A arte nas encruzilhadas da vida

| 12/01/2018 - 20:31

A arte nas encruzilhadas da vida

Erros na grafia dos nomes eram comuns de acontecer nos cartórios brasileiros até algum tempo atrás, numa época em que boa parte da população não era letrada e os registros civis aceitavam a dedução da escrita. Assim, meu falecido avô, filho de imigrantes italianos, destoou da família Bardi ao receber o sobrenome Baldi.
Minha avó, que nos deixou nessa semana, aos 96 anos, fez-me uma revelação quando eu era adolescente. Não foi uma confidência (e nem haveria de sê-la), e sim um comentário que me chamou a atenção bem antes de me formar em Gestão Cultural e de me tornar colunista deste jornal.
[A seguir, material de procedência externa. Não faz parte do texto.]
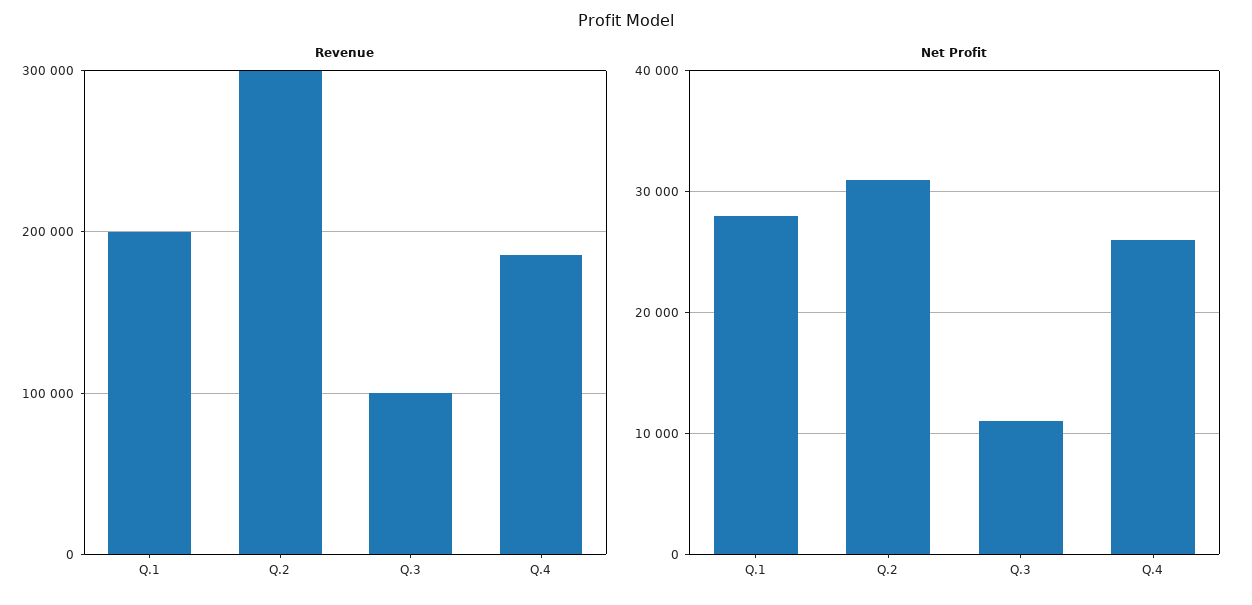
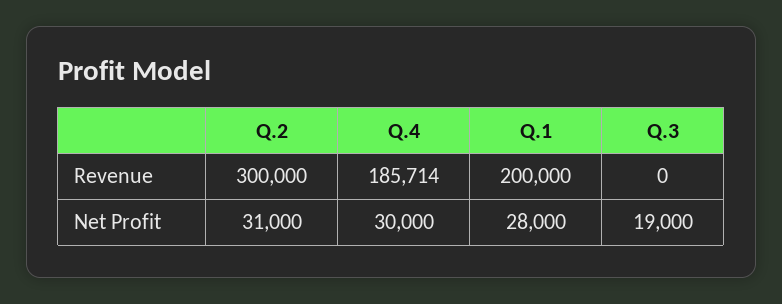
  {
    "Revenue": {
      "Q.1": 200000,
      "Q.2": 300000,
-     "Q.3": 100000,
+     "Q.3": 0,
      "Q.4": 185714
    },
    "Net Profit": {
      "Q.1": 28000,
      "Q.2": 31000,
-     "Q.3": 11000,
+     "Q.3": 19000,
-     "Q.4": 26000
+     "Q.4": 30000
    }
  }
Ao avistarmos uma figura presente na cultura e no noticiário paulista, vovó me disse: - “Ele é parente do seu avô”. Ela se referia a Pietro Maria Bardi, o idealizador do MASP – Museu de Arte de São Paulo.
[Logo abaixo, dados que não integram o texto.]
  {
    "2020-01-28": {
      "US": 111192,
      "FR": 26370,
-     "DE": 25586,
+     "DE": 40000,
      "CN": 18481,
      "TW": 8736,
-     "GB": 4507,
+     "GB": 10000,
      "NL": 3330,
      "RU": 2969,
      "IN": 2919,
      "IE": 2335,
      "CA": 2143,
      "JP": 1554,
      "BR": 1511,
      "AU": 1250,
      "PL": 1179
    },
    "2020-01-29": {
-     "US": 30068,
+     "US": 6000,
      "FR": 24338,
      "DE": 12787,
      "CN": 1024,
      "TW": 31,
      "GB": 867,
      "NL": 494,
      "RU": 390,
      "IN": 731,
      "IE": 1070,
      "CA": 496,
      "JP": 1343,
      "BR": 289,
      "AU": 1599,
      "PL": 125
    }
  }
Apesar de ter sido o único momento em que alguém na família, por desconhecimento ou distanciamento, tocou no assunto comigo, essa informação me marcou, já que sou apreciador e consumidor de arte (ela está presente na história de muitas pessoas, mas atravessa minha vida, como em uma encruzilhada). Tive o privilégio de conhecer o MASP e hoje vou compartilhar um pouco da história deste, que é um dos mais proeminentes centros culturais do país.
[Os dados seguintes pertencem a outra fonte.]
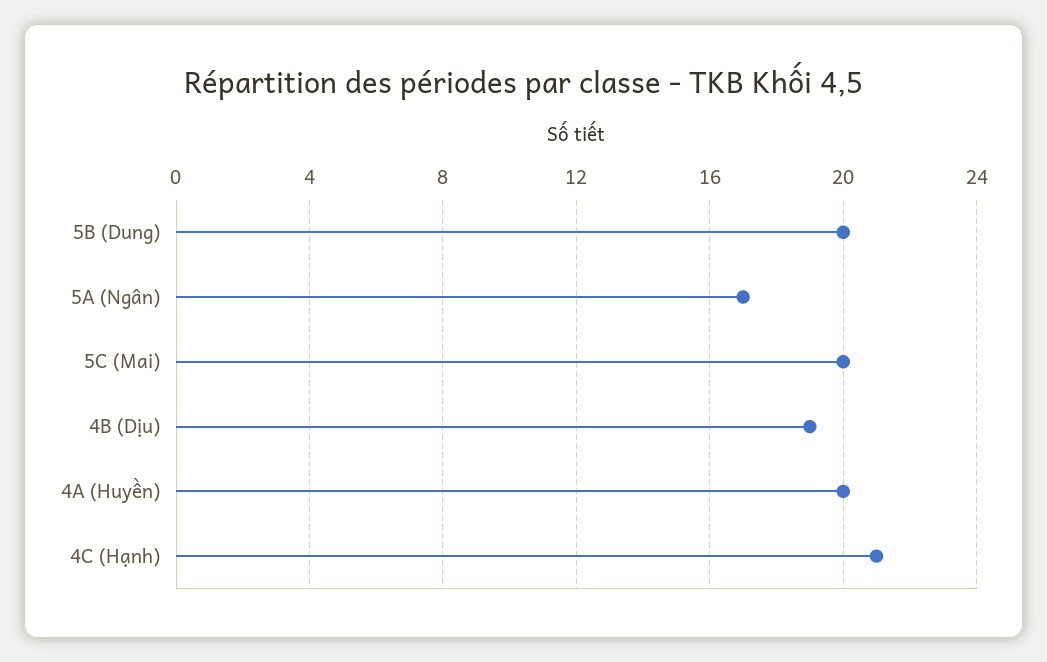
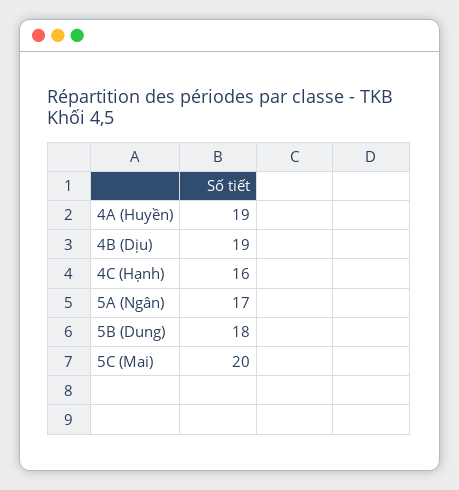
  {
-   "5B (Dung)": 20,
+   "5B (Dung)": 18,
    "5A (Ngân)": 17,
    "5C (Mai)": 20,
    "4B (Dịu)": 19,
-   "4A (Huyền)": 20,
+   "4A (Huyền)": 19,
-   "4C (Hạnh)": 21
+   "4C (Hạnh)": 16
  }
No final da Segunda Guerra Mundial, muitas coleções artísticas e acervos foram postos à venda para levantar fundos para a reconstrução da Europa, e o aumento exponencial da oferta derrubou o preço das obras de arte. Aproveitando-se do momento, o magnata Assis Chateaubriand, fundador e proprietário do maior conglomerado de veículos de comunicação do Brasil, planejou a criação de um Centro Cultural, que pudesse reunir no país um acervo à altura dos museus internacionais. Para ajudá-lo na ousada empreitada, ele convidou o jornalista, crítico e colecionador de artes Pietro Maria Bardi. O crítico italiano estava de passagem pelo Brasil, trazendo uma exposição de Roma para o Rio de Janeiro, quando recebeu o convite de Chateaubriand para criar o “Museu da Arte Antiga e Moderna”. Bardi aceitou a proposta, fazendo uma única objeção: a instituição deveria ser chamada apenas de “Museu de Arte”, pois não deve-se fazer distinções entre as artes.
Assim, o galerista e colecionador de artes iniciou o empreendimento, que foi projetado por sua esposa, a também italiana e renomada arquiteta Lina Bo Bardi. O casal se mudou para o Brasil para construir o MASP e o trabalho foi tão importante para a história mundial das artes, que até a Rainha da Inglaterra, Elizabeth II, veio ao Brasil especialmente para sua inauguração, em outubro de 1946.
Após fundarem a instituição, os Bardi se estabeleceram em São Paulo e permaneceram em sua direção por quase cinco décadas. A primeira aquisição de Pietro para o MASP foi o quadro “Retrato de Mulher”, pintado por Pablo Picasso. Com o tempo, outras obras foram incorporadas ao acervo, que hoje possui 8 mil peças e confere ao Museu, a mais importante coleção de arte do hemisfério sul.
Além de ser um museu, o MASP é um Centro Cultural que oferece uma série de serviços para interação com o seu público, como cursos, visitas mediadas, eventos corporativos, recitais, e outras atividades artísticas e culturais. O local conta com um auditório e mantém um calendário permanente de exposições e espetáculos.